Bishop Conference Calls for Action as Extremists Attack Christians in India

The Catholic Bishop Conference of India (CBCI) has released an appeal to India's central and state government to take action against Hindu extremists, who have performed a series of attacks against Catholics all over the country. According to a statement received by Compass Direct, CBCI has demanded the arrest of those who are responsible for the attacks.

The targets of the attacks, which took place in June, were nuns as well as a number of children.

Most recent attack occurred in at the Chetanalaya Centre in Rajgir township, state Bihar on 21st June, when the group of nuns was attacked by 10 young men.

According to the Zenit, Catholic news agency, men were armed with guns and broke into the facility during the night. Director of the centre, Sister Rose Plathottam, said she was "sleeping on the terrace along with 11 handicapped girls, who had stayed back during vacation."

"Seeing nobody downstairs, the [youths] ransacked the convent ... to get hold of the keys to the rooms. Later they came up to the terrace, threatened me with a gun and dragged me to the ground floor," Rose said.

During the night of 9th June, two convents were attacked.
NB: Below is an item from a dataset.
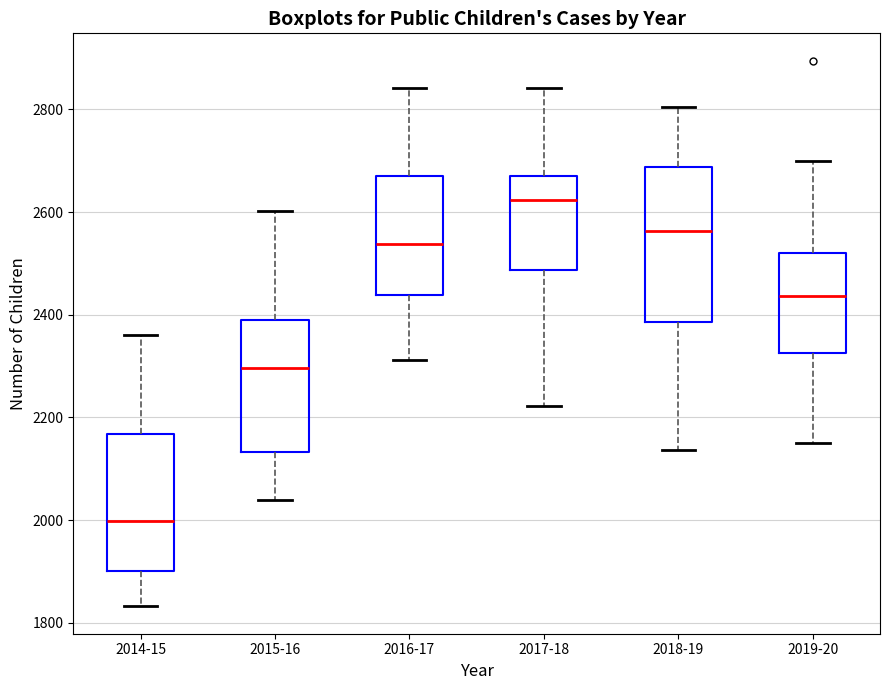

Where does the lower whisker of the box for 2019-20 end on the y-axis? The values are not printed on the chart, so give them approximately, as read against the axis.

2160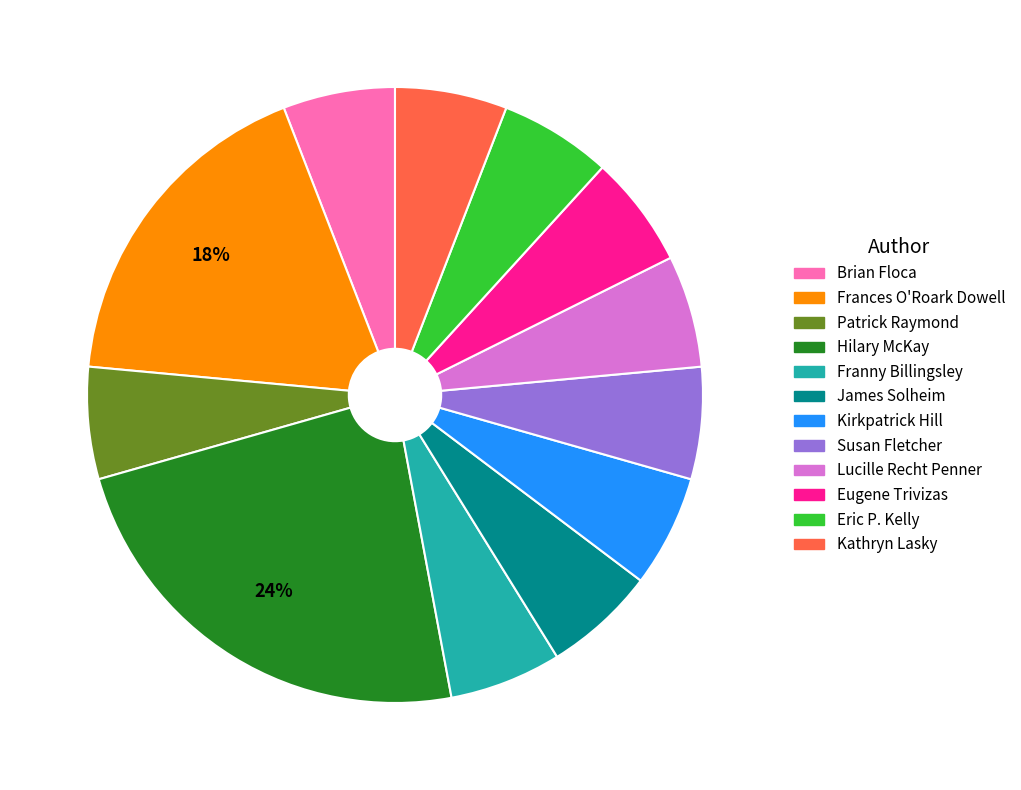

What is the largest slice in the pie chart?

Hilary McKay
The convents of Notre Dame in Raxaul, a small town in Bihar's Champaran district, was raided by 15 men before the midnight, men asked money from an elderly nun, who suffered serious head injury as she was beaten by the intruders.

The second convent was operated by the Sisters of Charity of Nazareth in Sokho village, Nawada district, Bihar.

There were two more reported attacks in Madhya Pradesh in central India and Rajasthan in the north.

South Asia religious News reported that three men broke into the Maria Sadan centre, belonging to Franciscan Sisters of Our Lady of Grace on 12 June.

Men attacked two nuns and a maid with a knife, tied them to a bed, and ran away with their money.

The same day, in Madhya Pradesh, several men raided the Holy Trinity Church and threw rotten eggs and coloured water on a statue of Jesus. The same group of men attacked the same place on 5th June.

According to Asia News, about 2,000 parishioners from the diocese of Jabalpur met on 14th-15th June to pray that God would bring about a "change of heart in those who desecrated the holy shrine."